- Information provided:

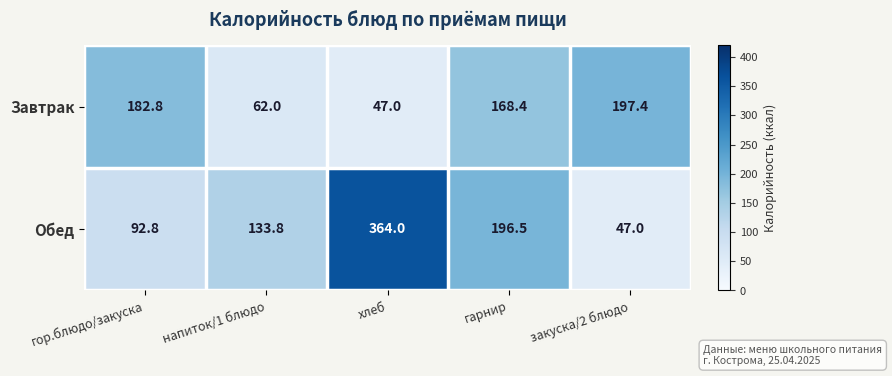

What is the approximate value of Завтрак at напиток/1 блюдо?

62.0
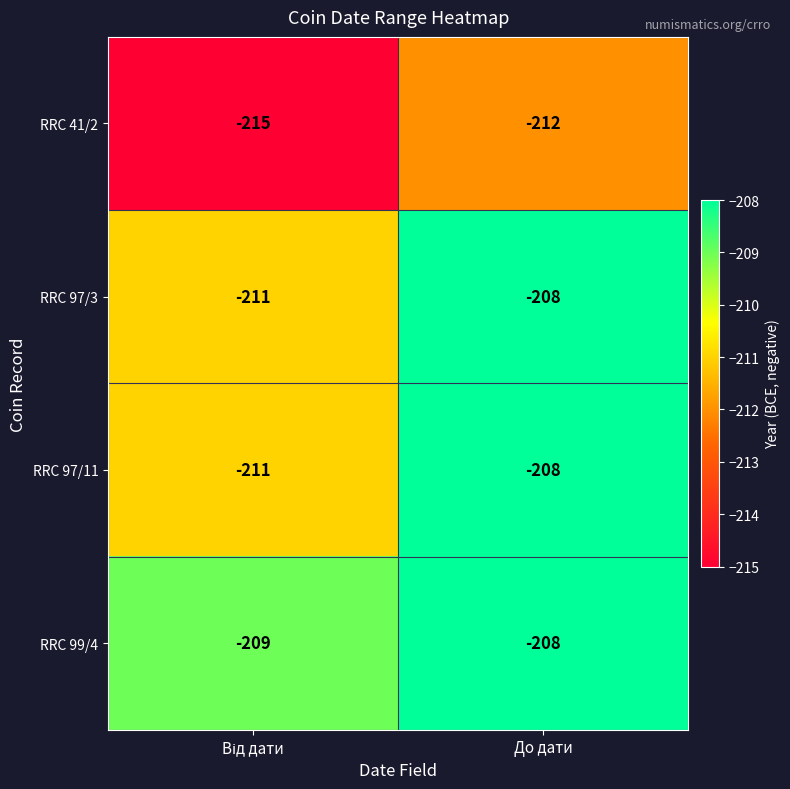

What is the total value across all series at До дати?

-836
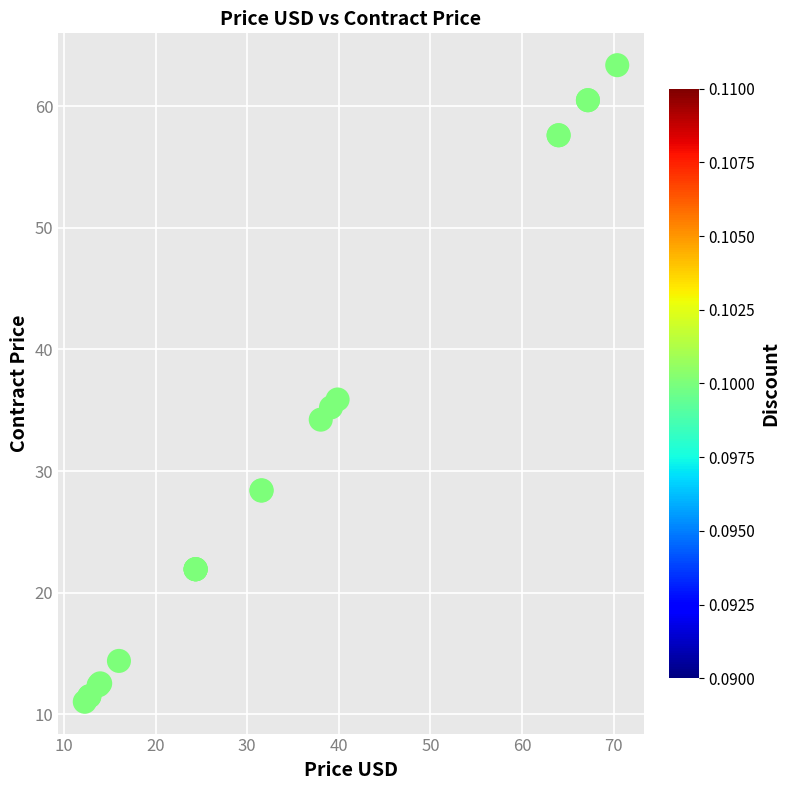

What Y value in the scatter plot is closest to 37?

35.9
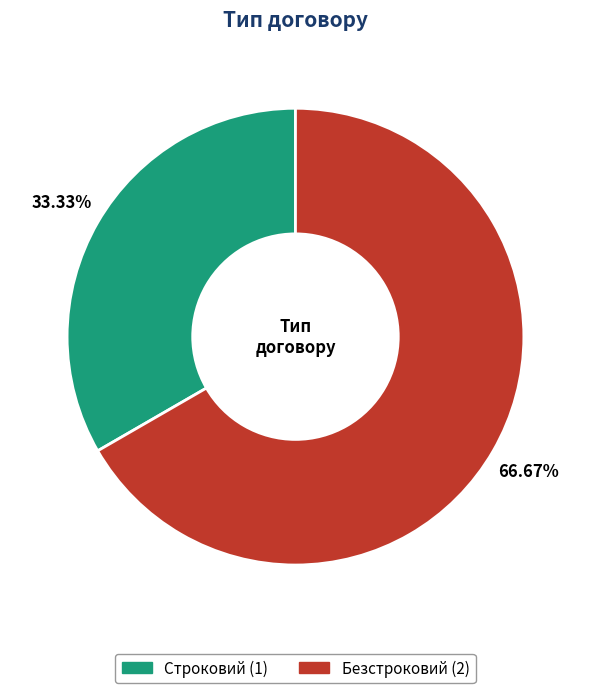

Is Строковий the majority of the pie?

No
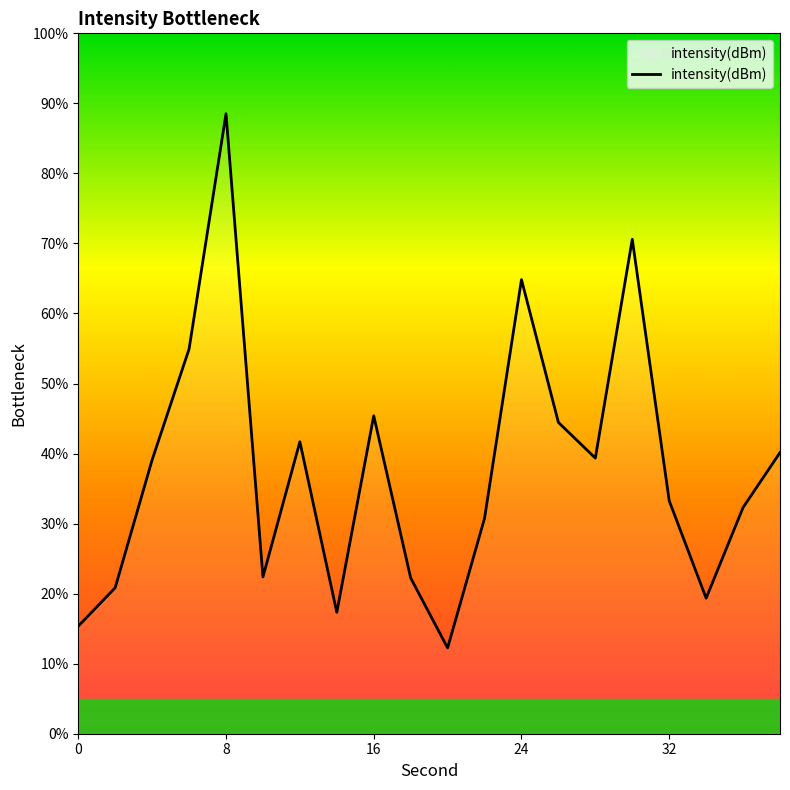

What is the difference between the maximum and minimum values?

76.3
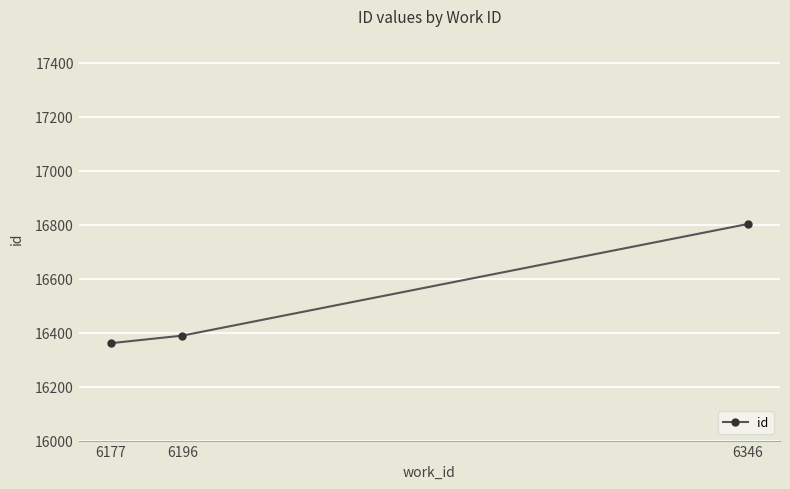

True or false: the data shows 16389 at 6196.

True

- Required work:
Arrange the data above as a Markdown table with the columns "Row" and "Entry". Put each nonblank line in its own numbered row, and leave out blank lines and picture lines.

- Answer space:
| Row | Entry |
|---|---|
| 1 | What is the approximate value of Завтрак at напиток/1 блюдо? |
| 2 | 62.0 |
| 3 | What is the total value across all series at До дати? |
| 4 | -836 |
| 5 | What Y value in the scatter plot is closest to 37? |
| 6 | 35.9 |
| 7 | Is Строковий the majority of the pie? |
| 8 | No |
| 9 | What is the difference between the maximum and minimum values? |
| 10 | 76.3 |
| 11 | True or false: the data shows 16389 at 6196. |
| 12 | True |